Start of Dataset section
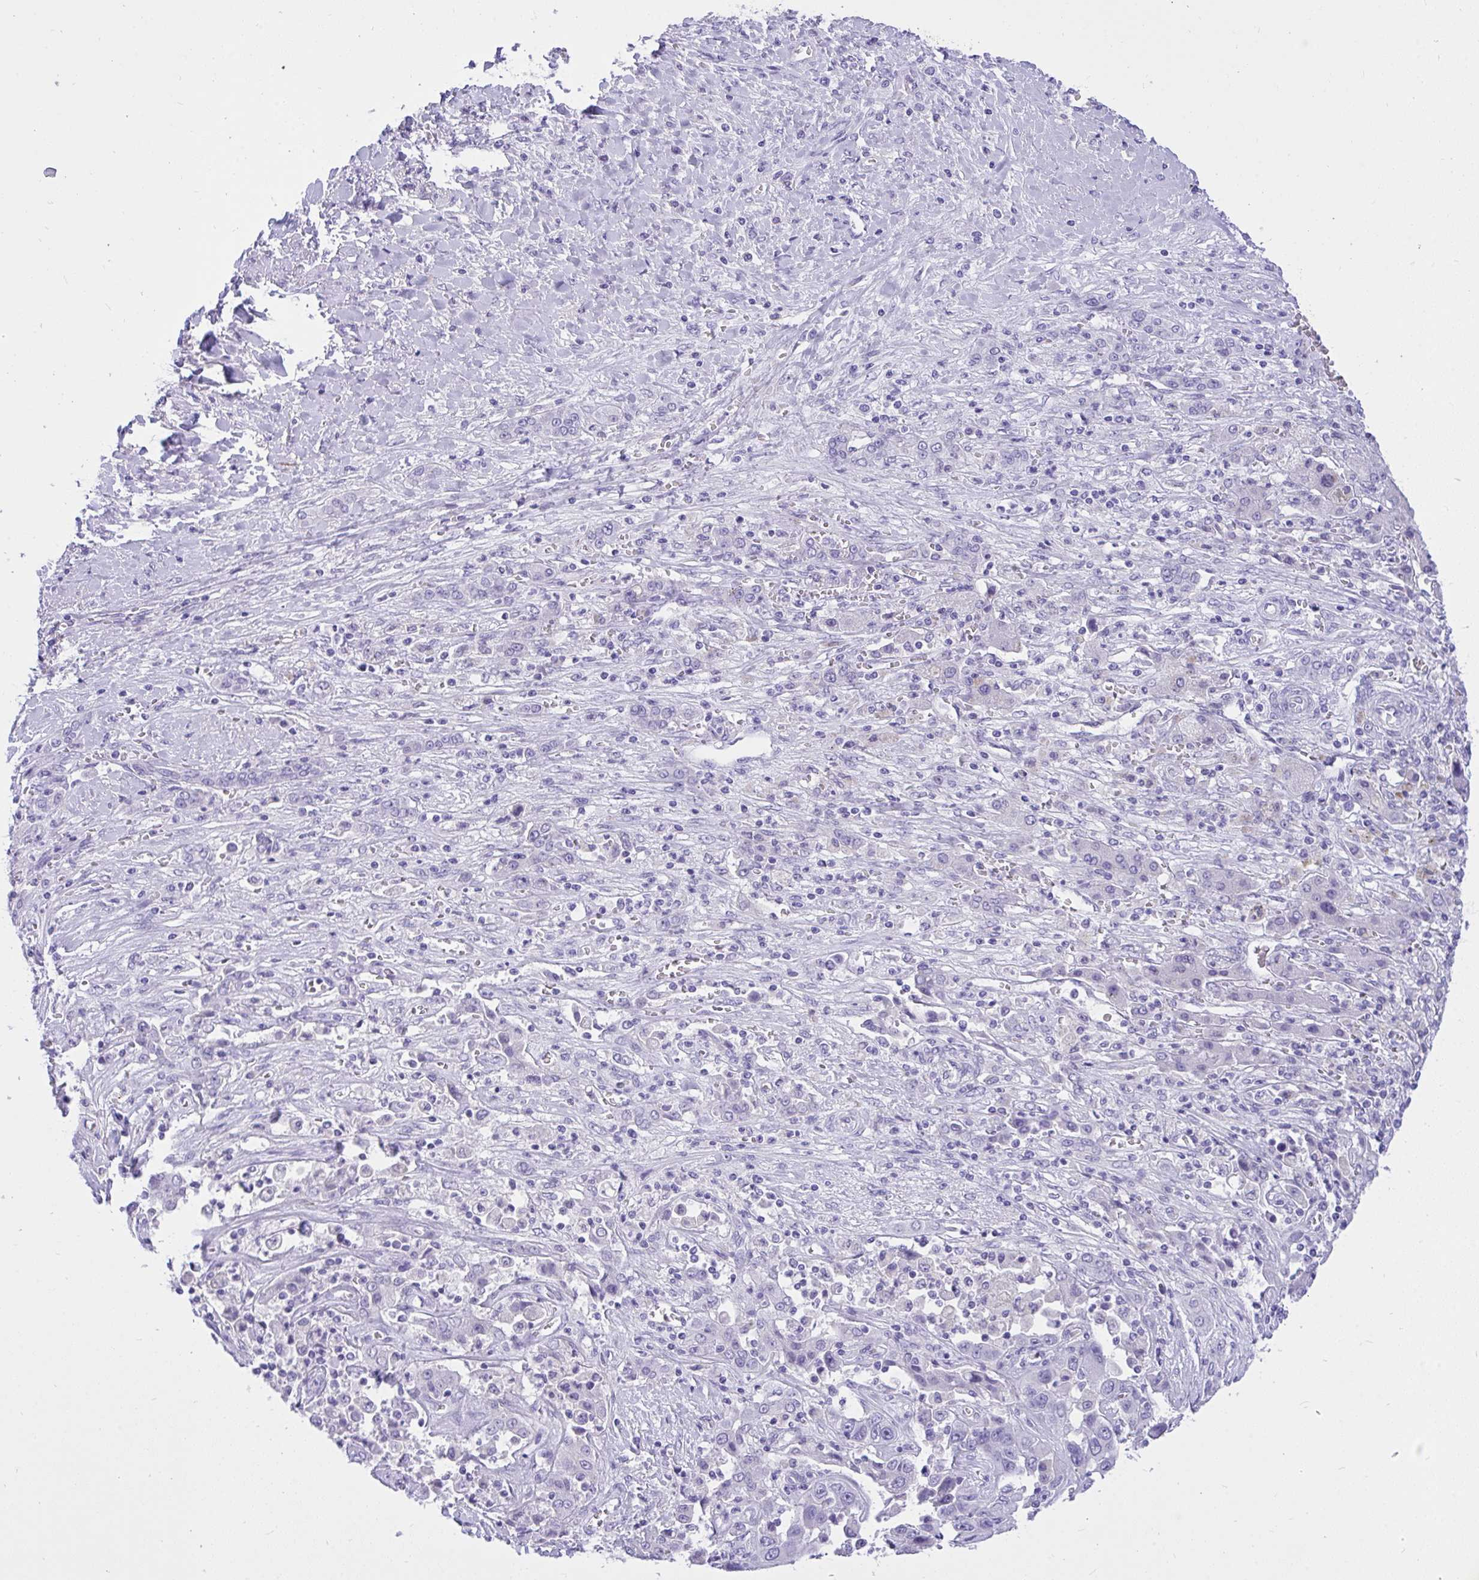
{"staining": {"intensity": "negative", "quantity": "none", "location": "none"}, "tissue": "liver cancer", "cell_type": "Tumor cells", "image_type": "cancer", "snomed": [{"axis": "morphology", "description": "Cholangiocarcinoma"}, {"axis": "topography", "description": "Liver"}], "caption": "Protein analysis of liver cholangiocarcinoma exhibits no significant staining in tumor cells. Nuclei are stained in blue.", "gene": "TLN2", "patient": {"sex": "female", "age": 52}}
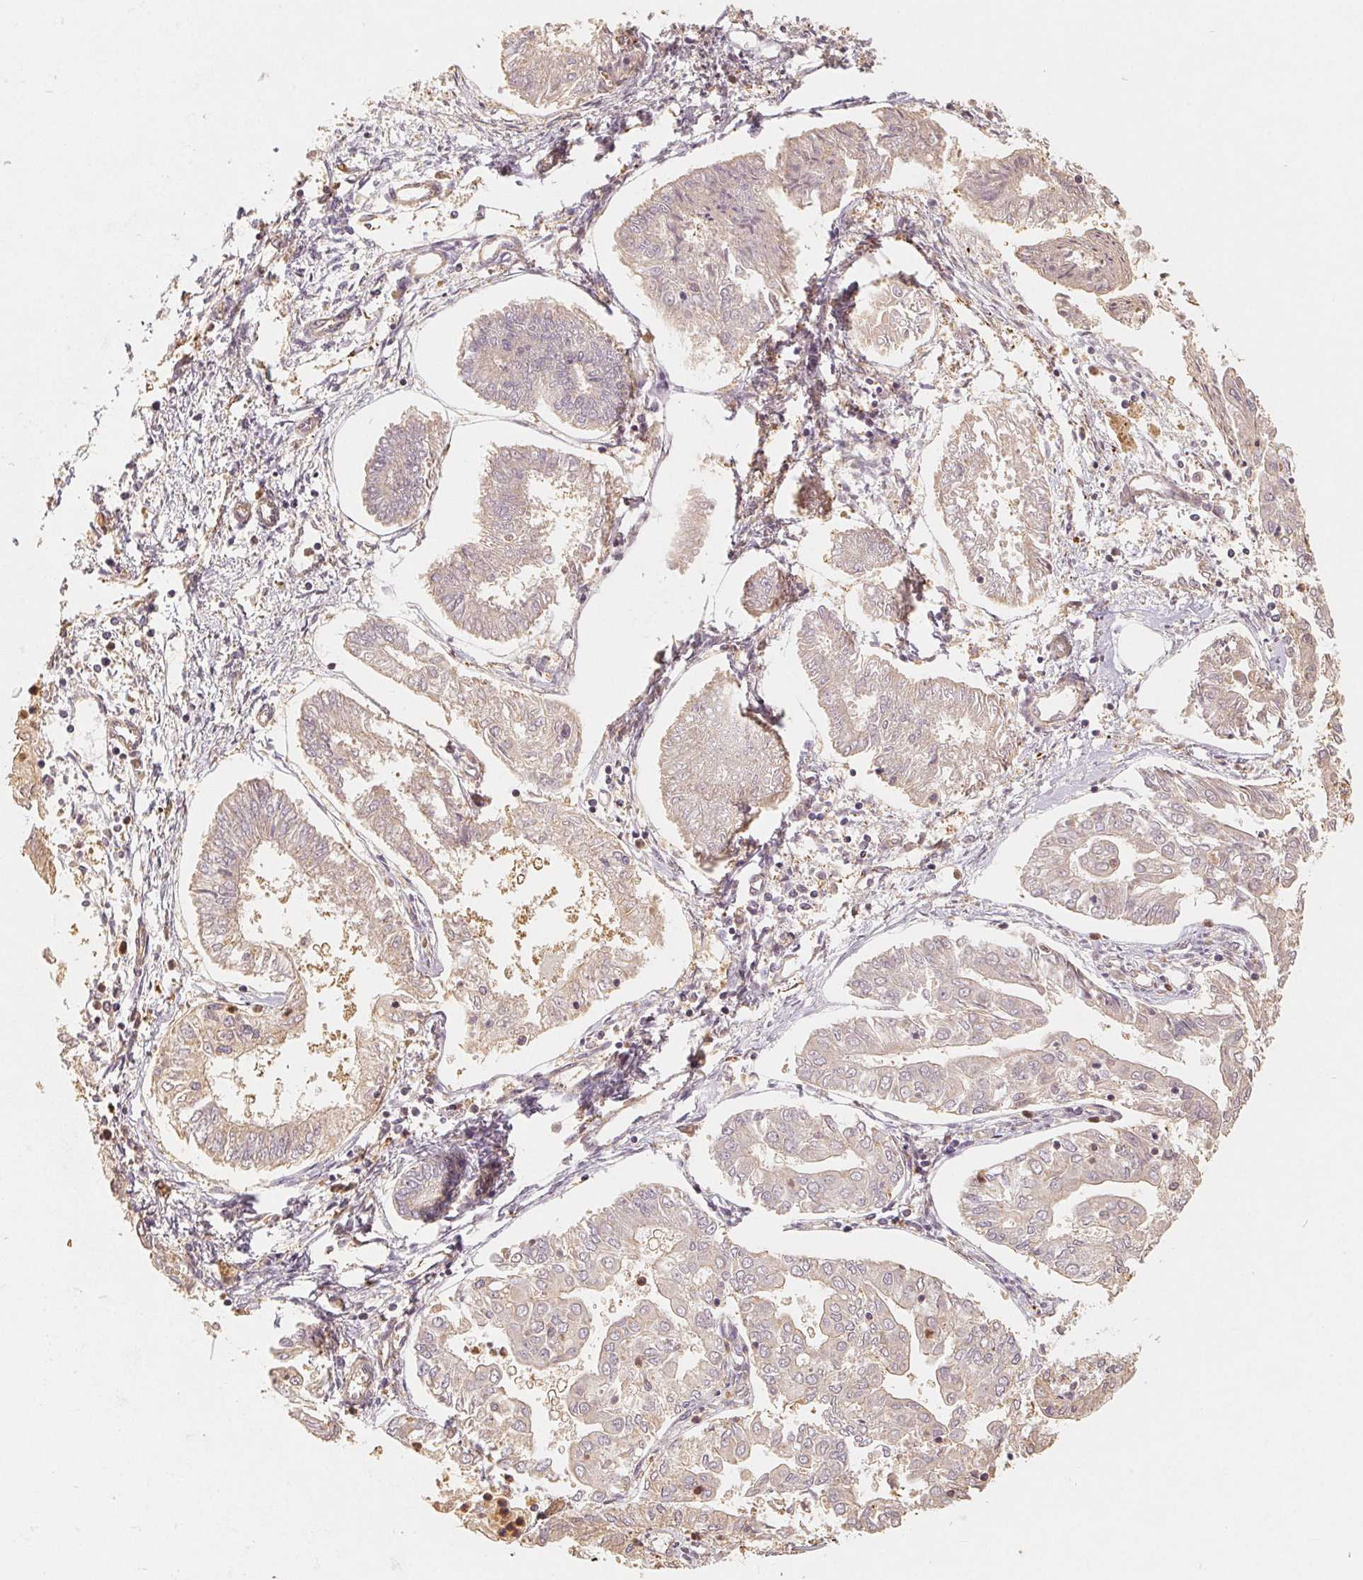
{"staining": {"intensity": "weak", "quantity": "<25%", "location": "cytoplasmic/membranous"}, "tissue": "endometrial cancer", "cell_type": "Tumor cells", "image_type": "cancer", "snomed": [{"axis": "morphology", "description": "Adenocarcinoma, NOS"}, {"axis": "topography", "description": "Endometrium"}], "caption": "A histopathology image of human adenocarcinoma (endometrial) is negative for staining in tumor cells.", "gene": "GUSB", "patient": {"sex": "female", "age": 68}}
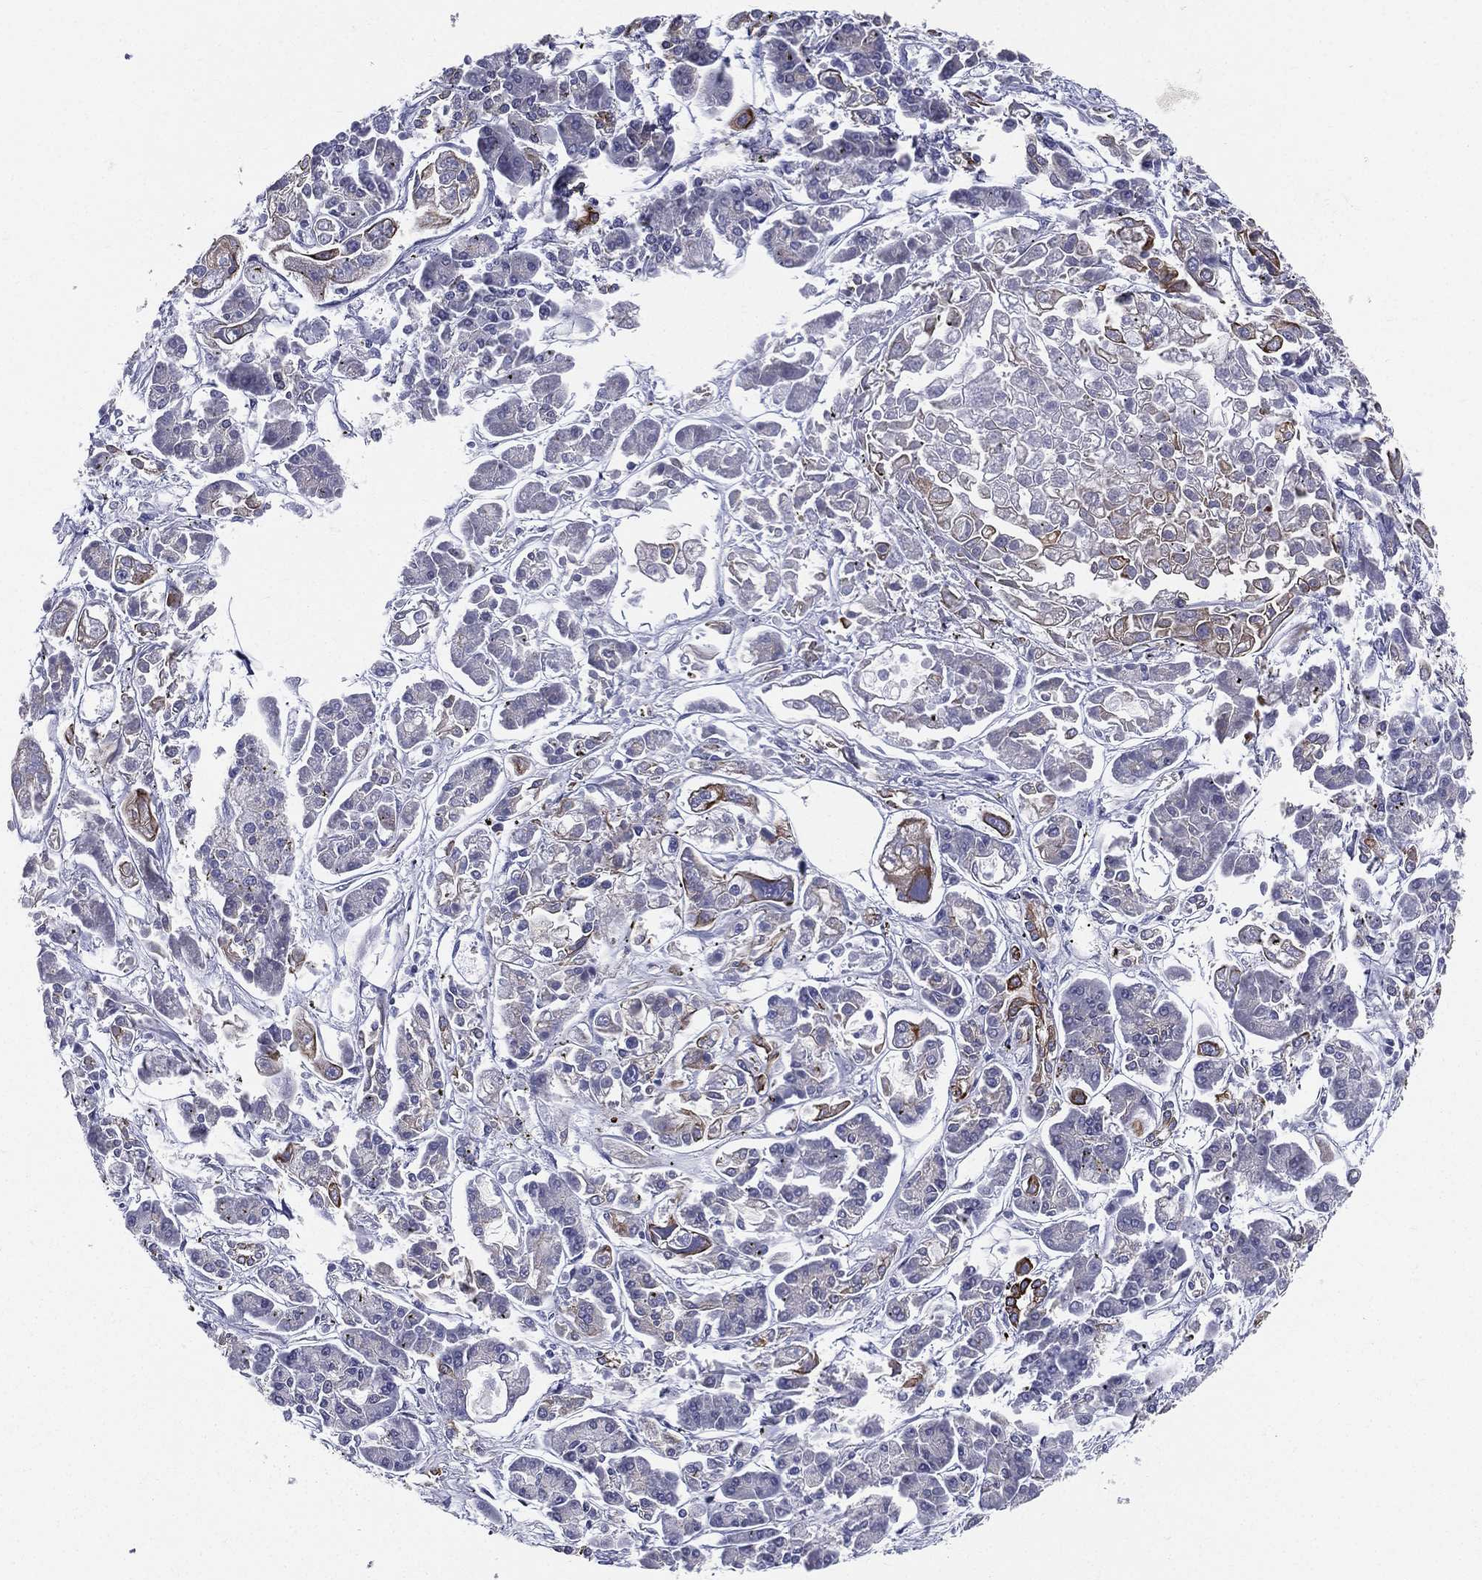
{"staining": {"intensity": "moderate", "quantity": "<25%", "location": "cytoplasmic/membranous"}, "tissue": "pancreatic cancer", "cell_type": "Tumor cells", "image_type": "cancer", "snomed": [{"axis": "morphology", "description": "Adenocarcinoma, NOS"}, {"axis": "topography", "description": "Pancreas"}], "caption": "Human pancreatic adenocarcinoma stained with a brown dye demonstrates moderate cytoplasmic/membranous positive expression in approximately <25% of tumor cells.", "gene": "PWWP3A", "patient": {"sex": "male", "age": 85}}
End of Dataset section
* Your task:
The reply should contain every line of the material exactly, and no images.

* Response area:
{"staining": {"intensity": "negative", "quantity": "none", "location": "none"}, "tissue": "liver cancer", "cell_type": "Tumor cells", "image_type": "cancer", "snomed": [{"axis": "morphology", "description": "Cholangiocarcinoma"}, {"axis": "topography", "description": "Liver"}], "caption": "Protein analysis of liver cholangiocarcinoma exhibits no significant staining in tumor cells. Nuclei are stained in blue.", "gene": "TLN2", "patient": {"sex": "female", "age": 52}}
{"staining": {"intensity": "weak", "quantity": "<25%", "location": "cytoplasmic/membranous"}, "tissue": "endometrial cancer", "cell_type": "Tumor cells", "image_type": "cancer", "snomed": [{"axis": "morphology", "description": "Adenocarcinoma, NOS"}, {"axis": "topography", "description": "Endometrium"}], "caption": "A histopathology image of human adenocarcinoma (endometrial) is negative for staining in tumor cells.", "gene": "GUSB", "patient": {"sex": "female", "age": 68}}
{"staining": {"intensity": "moderate", "quantity": "<25%", "location": "cytoplasmic/membranous"}, "tissue": "pancreatic cancer", "cell_type": "Tumor cells", "image_type": "cancer", "snomed": [{"axis": "morphology", "description": "Adenocarcinoma, NOS"}, {"axis": "topography", "description": "Pancreas"}], "caption": "Human pancreatic adenocarcinoma stained with a brown dye demonstrates moderate cytoplasmic/membranous positive expression in approximately <25% of tumor cells.", "gene": "PWWP3A", "patient": {"sex": "male", "age": 85}}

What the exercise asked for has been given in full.